NEW YORK (Reuters) - Boeing Co (BA.N) notched up bonuses for engineers, machinists and other employees on Thursday, a response to the company’s strong 2013 performance.
Some 109,000 workers are eligible for a payout that is “among the highest-ever levels”, the company said.
The group includes non-represented employees as well as engineers and technicians represented by the Society of Professional Engineering Employees in Aerospace (SPEEA), Boeing said.
The bonus equates to between 6.15 percent and 6.54 percent of eligible 2013 pay, up from a range of 5.67 to 6.1 percent in 2012. About 51,600 of the workers are in Washington state.
Separately, about 31,000 machinists will get bonuses of 4 percent of eligible pay, the maximum under their contract, Boeing said.
Boeing had a succession of highly profitable quarters in 2013 as it cranked up production of commercial jets, offsetting weakness in its defense businesses.

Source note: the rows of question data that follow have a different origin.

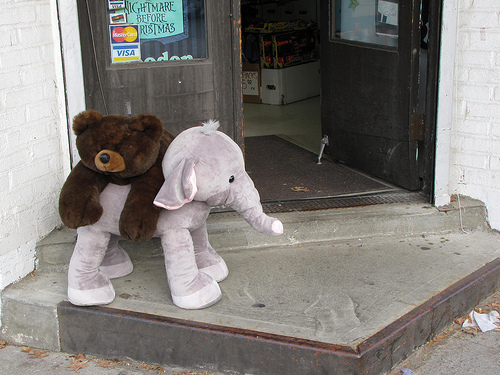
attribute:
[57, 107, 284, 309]
animals — stuffed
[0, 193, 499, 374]
steps — cement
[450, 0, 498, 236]
wall — brick, white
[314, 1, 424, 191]
door — open, old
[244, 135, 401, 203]
mat — carpet, dirty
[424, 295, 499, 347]
leaves — dead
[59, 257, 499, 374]
edge — metal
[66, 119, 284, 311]
elephant — plush, stuffed, faded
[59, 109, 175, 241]
bear — brown, plush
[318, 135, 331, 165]
door stop — metal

On Wednesday, Boeing said profit rose 18 percent for the full year, during which it delivered a record 648 commercial jetliners.
Alongside the profit report, however, Boeing made a conservative forecast for 2014, suggesting earnings will rise only about 2 percent.
While Boeing often manages expectations down at the start of the year, its stock fell nearly 8 percent in two days, including a slide of 2.5 percent on Thursday to $126.53.
The bonuses come as Boeing is mending relations with its unions after a bitter contract vote by the machinists earlier this month. The company faces tough technical challenges in developing two new jets, the 777X and the 737 MAX during the rest of the decade.
The machinists recently ratified by a narrow margin an eight-year extension to their labor contract. The vote on January 3 brought out deep divisions within the union and between the workers and Boeing.
The new contract guaranteed machinists work on the 777X. In exchange, the workers agreed to end their defined-benefit pension and replace it with a defined-contribution plan.
McNerney said on Wednesday that he saw the relationship with the machinists improving and that the head of Boeing’s airplane business, Ray Conner, was “reaching out” to the unions and the unions are “also reaching out.”
“There’s more interaction right now between IAM-751 and the management in Seattle than there has been in a long time,” he said.
IAM officials in Seattle said there had been no meetings between local union officials and the company. They welcomed the bonus as a sign of the contribution workers made.
“It’s good to see them getting rewarded for their skills and hard work,” said Bryan Corliss, spokesman for the IAM District 751, which represents about 31,000 workers at Boeing.
As for the mood of the workers, he said: “It’s going to be awhile before we’re ‘one Boeing’ again.”